Man Saved by Fordham Swimmers: ‘You guys gave me a new life’



Connor Wright, FCRH ’22, along with fellow teammates, helped save a man from drowning in Miami.


A training session in Miami, Florida, on Jan. 10 turned into a full-fledged rescue by three members of Fordham’s men’s swim team when they noticed a man struggling in the ocean’s riptide. 

Dilane Wehbe, Fordham College at Rose Hill (FCRH) ’22, was with his fellow swim teammates on Miami Beach in between morning practices. The student-athletes were in Florida over their winter break for an annual training session trip that Fordham organizes for both the men’s and women’s swim teams.

“That day the waves were pretty big,” Wehbe said. He said that the lifeguards on the beach informed the swimmers to be wary of the water because of a strong rip current forming. Wehbe and his friends got out of the water and, not long after, he noticed a man in the ocean beyond the safe swimming area marked by a buoy.
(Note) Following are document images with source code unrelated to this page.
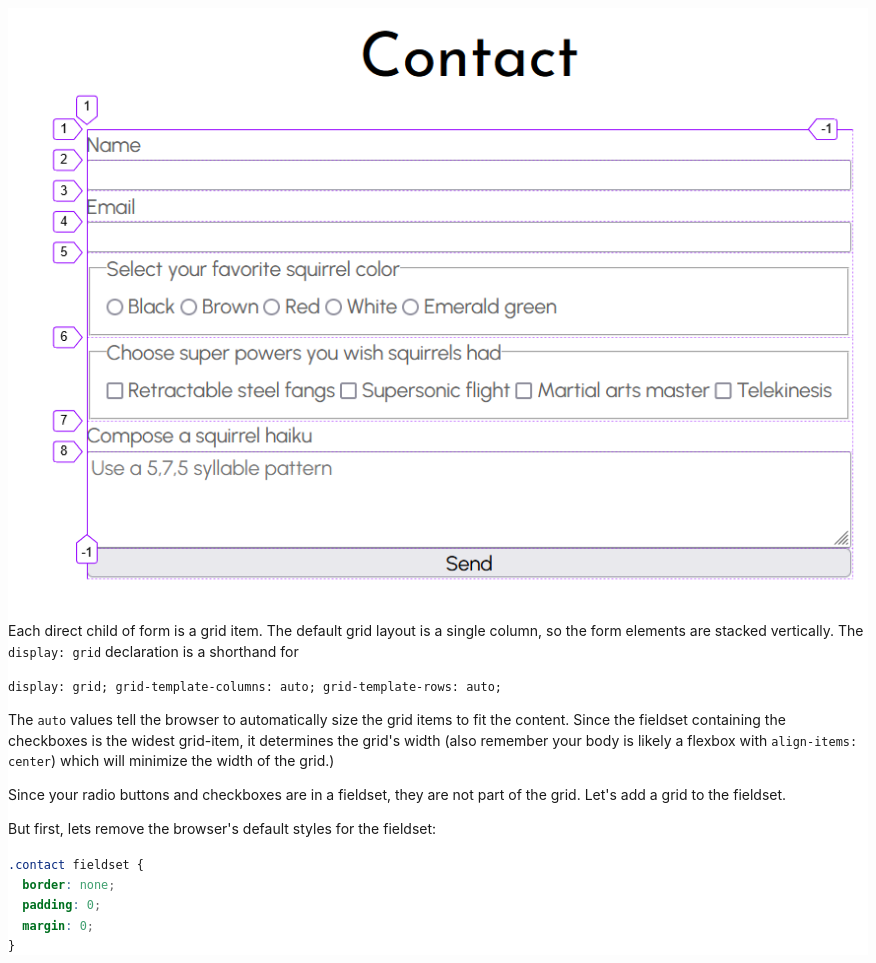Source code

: ![grid layout](readme-assets/grid-1.png)

Each direct child of form is a grid item. The default grid layout is a single column, so the form elements are stacked vertically. The `display: grid` declaration is a shorthand for

```html
display: grid; grid-template-columns: auto; grid-template-rows: auto;
```

The `auto` values tell the browser to automatically size the grid items to fit the content. Since the fieldset containing the checkboxes is the widest grid-item, it determines the grid's width (also remember your body is likely a flexbox with `align-items: center`) which will minimize the width of the grid.)

Since your radio buttons and checkboxes are in a fieldset, they are not part of the grid. Let's add a grid to the fieldset.

But first, lets remove the browser's default styles for the fieldset:

```css
.contact fieldset {
  border: none;
  padding: 0;
  margin: 0;
}
```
Immediately Wehbe responded to the situation; “it was just a fight or flight reaction and I got out there and swam to him.”

Once he reached the man, Wehbe struggled for a while to keep him up without any rescue equipment. Eventually, his teammates Connor Wright, FCRH ’22; and Patrick Wilson, FCRH ’21, noticed their teammate struggling and swam out to help. 

Pulling the man from the water was “unbelievably hard,” Wehbe said. “If Connor and Patrick hadn’t come out there, I think I would’ve drowned out there with him.”

It took about 15 minutes for the Fordham swimmers to pull the man to shore. They had all swallowed a lot of water while fighting through the rip current and worried about the man suffocating from secondary drowning once they got him to land, Wehbe said. 

Secondary drowning happens when too much water gets into the lungs, irritating the lungs’ lining. It can sometimes lead to a condition called pulmonary edema, where it becomes hard to breathe. 

Knowing the complications of secondary drowning, the young men didn’t want to chance leaving the man alone. Therefore, once ashore, Wright stayed with him while the other two swimmers brought the beach lifeguards over to confirm that there would be no further medical complications.

Wehbe, Wright and Wilson are each lifeguards for Sachuest Beach in Rhode Island, Monmouth Beach in New Jersey, and Jones Beach in New York, respectively. This wasn’t any of their first time saving someone from the water. 

“Doing that as a summer job, you expect stuff like that to happen, but when you’re on the beach with your teammates and you see that, it’s so much harder,” Wehbe said.

After the rescue was over, the man expressed his gratitude to the Fordham swimmers and even followed them on Facebook, according to Wehbe. 

Wehbe said the young men received a message from him a few days after saying, “You guys gave me a new life.”

“It was really cool to know that I could do that for someone,” Wehbe said.